**** Passage proposé

Finie l'époque où les jeunes pilotes français devaient se débrouiller seuls pour courir. Cette année, la Fédération Française de Sport Automobile a décidé de créer une équipe de France circuit comme elle l'a fait l'an passé en rallye.
Le 22 février 2001, la FFSA a lancé son projet pour engager une voiture aux 24 Heures du Mans. Très vite un accord a été trouvé avec l'équipe Oreca pour engager une Viper, identique à celle victorieuse en GT en 2000. Au volant de la voiture tricolore, on retrouve David Terrien, Jean-Philippe Dayrault et Jonathan Cochet. Trois pilotes qui se voient ainsi offrir l'occasion de relancer leur carrière ou d'acquérir de l'expérience dans une discipline inconnue.
Même s'il n'a que 24 ans, David Terrien est le capitaine de l'équipe. « Nous on l'appelle plutôt colonel, raconte Jonathan Cochet, car il nous donne beaucoup d'ordres. Mais son expérience nous est utile ». En effet, Terrien a remporté l'an passé la Coupe du Monde des Voitures de Sport et il a déjà participé à deux reprises aux 24 Heures du Mans. Cette année, il court encore en championnat du monde de GT-FIA. Depuis le début des essais aux Mans, c'est lui qui est chargé de valider les nouveaux réglages, c'est également lui qui prendra le départ samedi à 16 heures.
Jean-Philippe Dayrault a 32 ans. Il n'est donc plus à proprement parler un espoir. Mais il n'a jamais eu la chance de briller dans des épreuves internationales. Champion de Formule France en 1999, 2e du championnat de France de supertourisme et du Trophée Andros en 2000, la FFSA lui propose ainsi de découvrir l'endurance. « Le Mans est une course extraordinaire. J'ai la possibilité d'y faire mes débuts dans une équipe de pointe, sans avoir à se bagarrer pour trouver des budgets. C'est le rêve. C'est bien simple, quand on m'a proposé ce volant, j'ai cru à une blague ! »
Le dernier de la bande est Jonathan Cochet. A 25 ans, l'Alençonnais réussit une belle carrière. Champion de France de F3 en 2000, vainqueur à Pau et Zandvoort, il est cette année le 2e pilote d'essai de l'écurie Prost en F1. Après être longtemps venu au Mans en spectateur, notamment quand il était à la Filière Elf, Cochet découvre l'épreuve en tant que pilote. « Franchement, nous sommes très satisfait par nos essais qualificatifs (35e au général, 7e en GTS), car nous avons surtout travaillé en vue de la course pour réduire l'usure des pneus. Nous avons établi un tableau de marche qui devrait nous permettre d'être dans le coup ».
L'équipe de France affiche en effet des ambitions : « On n'est pas là pour vivre l'aventure Le Mans, mais pour faire un résultat. Un podium en GTS c'est le minimum, mais le véritable but c'est la victoire. La voiture est préparée par Oreca, c'est une référence, la base est saine, l'équipe est rodée, nous sommes donc heureux, mais on le sera encore plus à l'arrivée ».

********
**** Données fournies

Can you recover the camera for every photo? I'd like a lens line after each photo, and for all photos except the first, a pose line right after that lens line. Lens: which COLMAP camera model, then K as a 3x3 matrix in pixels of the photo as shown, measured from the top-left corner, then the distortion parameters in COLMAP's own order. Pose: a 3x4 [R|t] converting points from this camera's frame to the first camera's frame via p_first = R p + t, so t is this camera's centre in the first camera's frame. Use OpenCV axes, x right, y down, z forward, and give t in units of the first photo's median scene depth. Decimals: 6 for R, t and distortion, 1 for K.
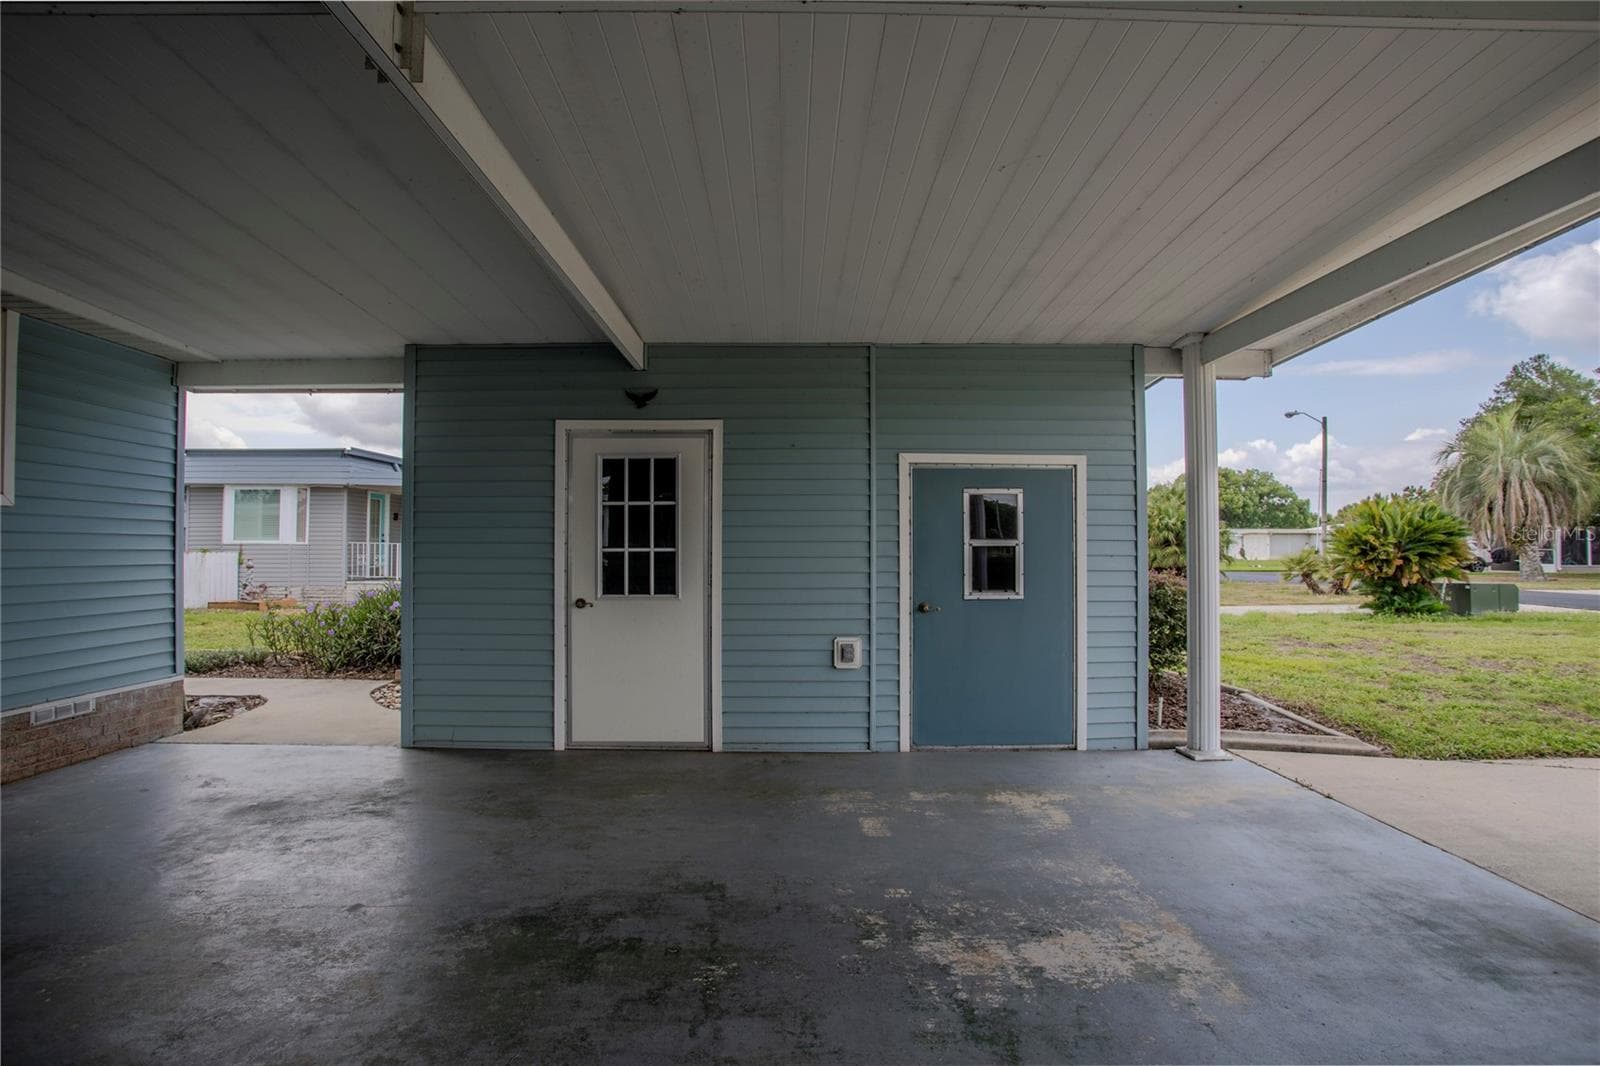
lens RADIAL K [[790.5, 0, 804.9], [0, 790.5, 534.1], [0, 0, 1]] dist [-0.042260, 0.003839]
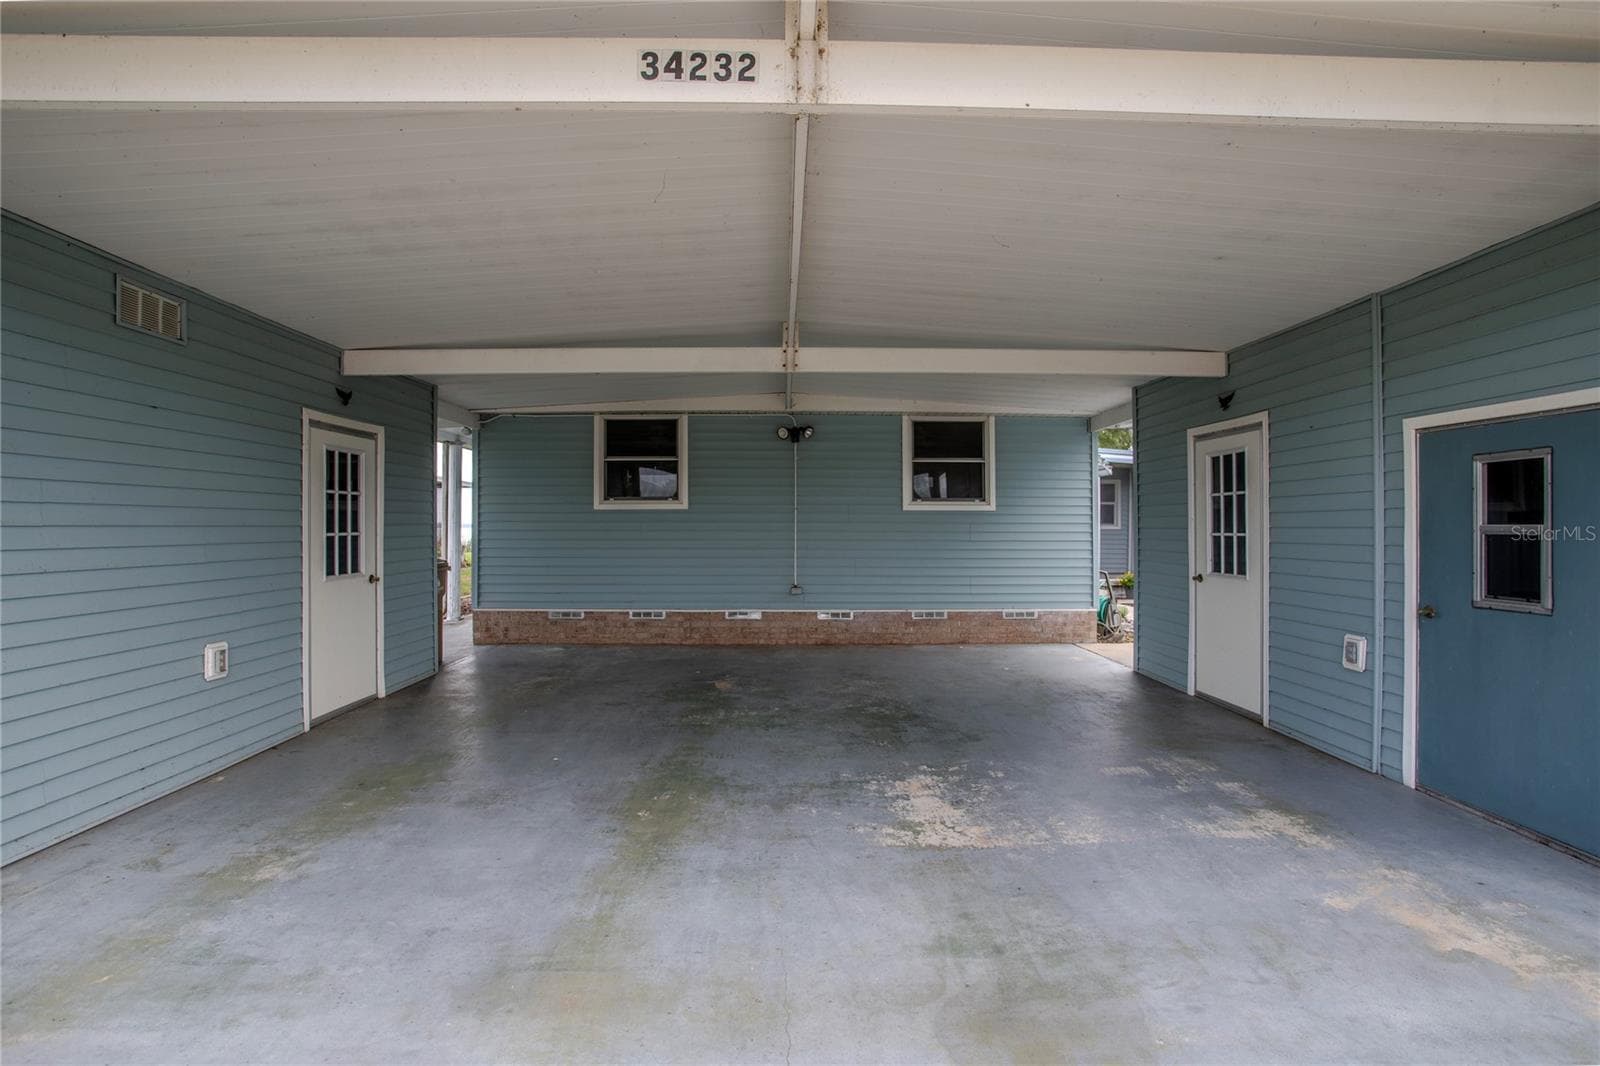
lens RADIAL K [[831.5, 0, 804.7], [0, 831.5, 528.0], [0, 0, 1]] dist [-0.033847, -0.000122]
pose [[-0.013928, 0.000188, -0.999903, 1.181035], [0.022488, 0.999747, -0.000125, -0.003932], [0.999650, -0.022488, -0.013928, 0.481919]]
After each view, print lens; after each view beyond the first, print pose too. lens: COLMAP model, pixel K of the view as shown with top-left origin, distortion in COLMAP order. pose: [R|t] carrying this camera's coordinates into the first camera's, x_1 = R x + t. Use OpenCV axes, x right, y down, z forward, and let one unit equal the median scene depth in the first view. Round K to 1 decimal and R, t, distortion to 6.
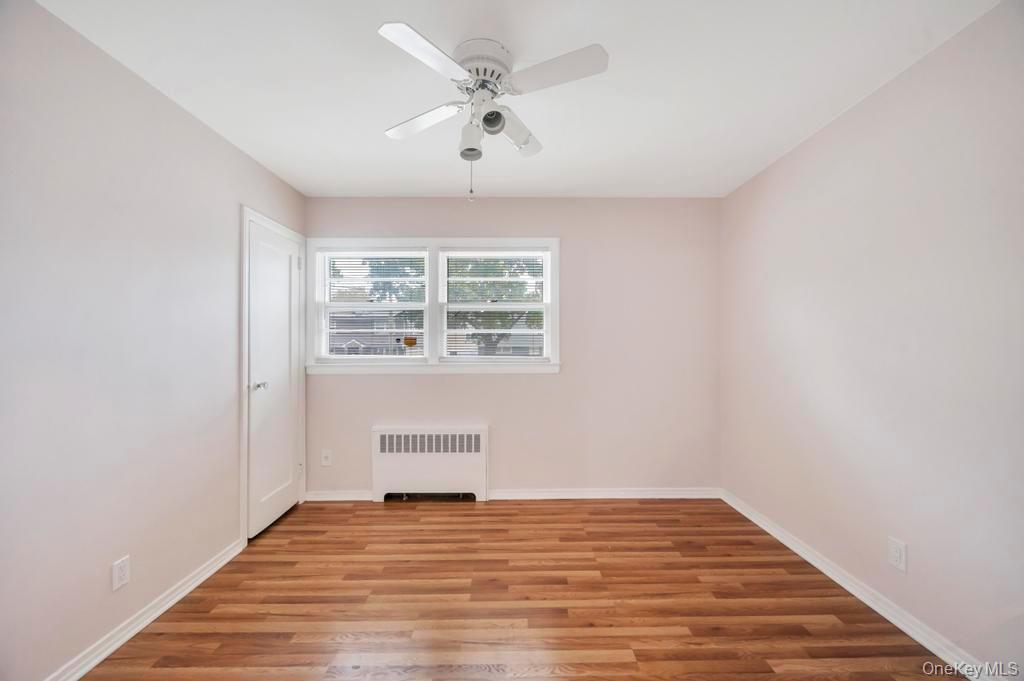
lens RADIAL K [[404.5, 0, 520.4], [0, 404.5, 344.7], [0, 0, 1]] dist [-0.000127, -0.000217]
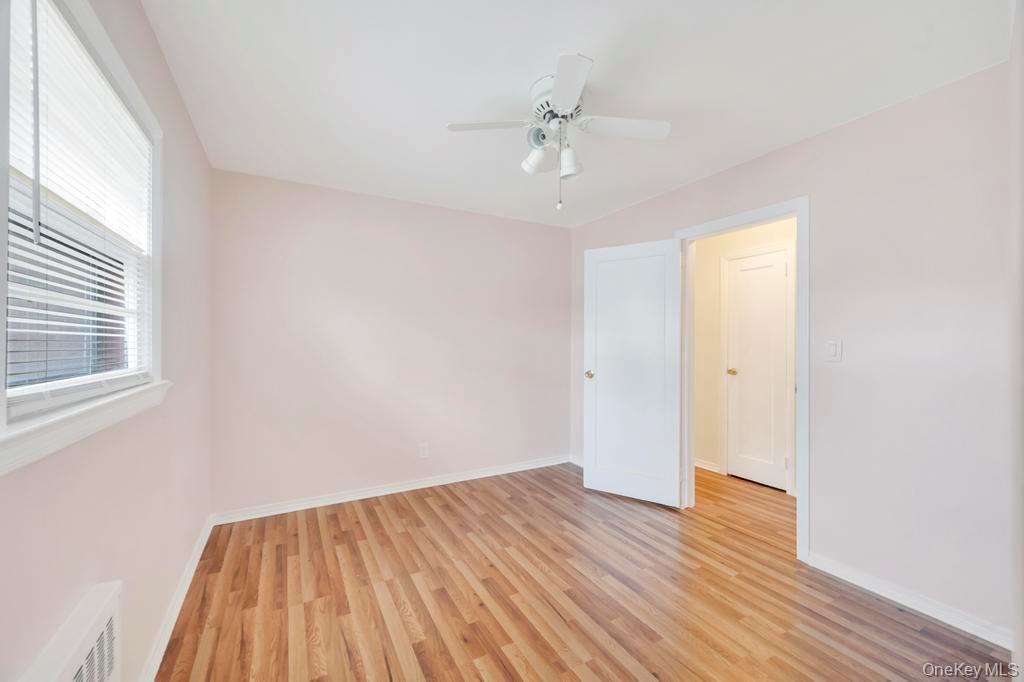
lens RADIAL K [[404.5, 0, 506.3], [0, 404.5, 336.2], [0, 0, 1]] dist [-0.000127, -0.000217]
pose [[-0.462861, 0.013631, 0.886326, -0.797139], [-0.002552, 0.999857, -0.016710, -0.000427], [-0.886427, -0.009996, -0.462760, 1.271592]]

********

▶ _Exploration du matériau_
**a)** D'après le texte sur l'équipe de France au Mans, quel pilote prendra le départ samedi à 16 heures ?
**b)** Rédigez la suite du texte sur l'équipe de France au Mans à partir de son dernier paragraphe.

▶ _Résultats des tâches_
**a)** David Terrien prendra le départ samedi à 16 heures.

**b)**
Les trois pilotes, qui n'avaient jamais roulé avec la Viper, en conviennent, ils manquent encore d'expérience : « On apprend à tous les tours, surtout en fonction de la voiture, car elle évolue tout le temps, certaines pièces s'usent. Le pilote doit s'adapter à tous les tours et ce n'est pas facile, car on a des réglages communs qui ne correspondent pas vraiment au style de chacun ».
Seuls deux éléments semblent perturber les trois Frenchies : « Le 1er, c'est le problème des prototypes. Ils nous doublent très vite en prenant des risques, il faut qu'on les surveille dans les rétros. De nuit, on perd la notion des distances et comme les commissaires utilisent des flashs bleus pour nous prévenir, on ne voit plus grand chose et ça devient très dangereux ».
Ce problème sera sûrement accentué par la pluie, annoncée pour la course : « Nous n'avons jamais roulé sous la pluie avec cette voiture. Et nous n'avons jamais roulé sur ce circuit dans ces conditions. Donc ça ne nous mettra pas en confiance, mais on ne sera pas les seuls dans ce cas-là et on pourrait bien tirer notre épingle du jeu ».
En attendant les résultats sportifs, l'équipe de France FFSA est déjà un beau succès populaire. La voiture tricolore est une des chouchoutes du public.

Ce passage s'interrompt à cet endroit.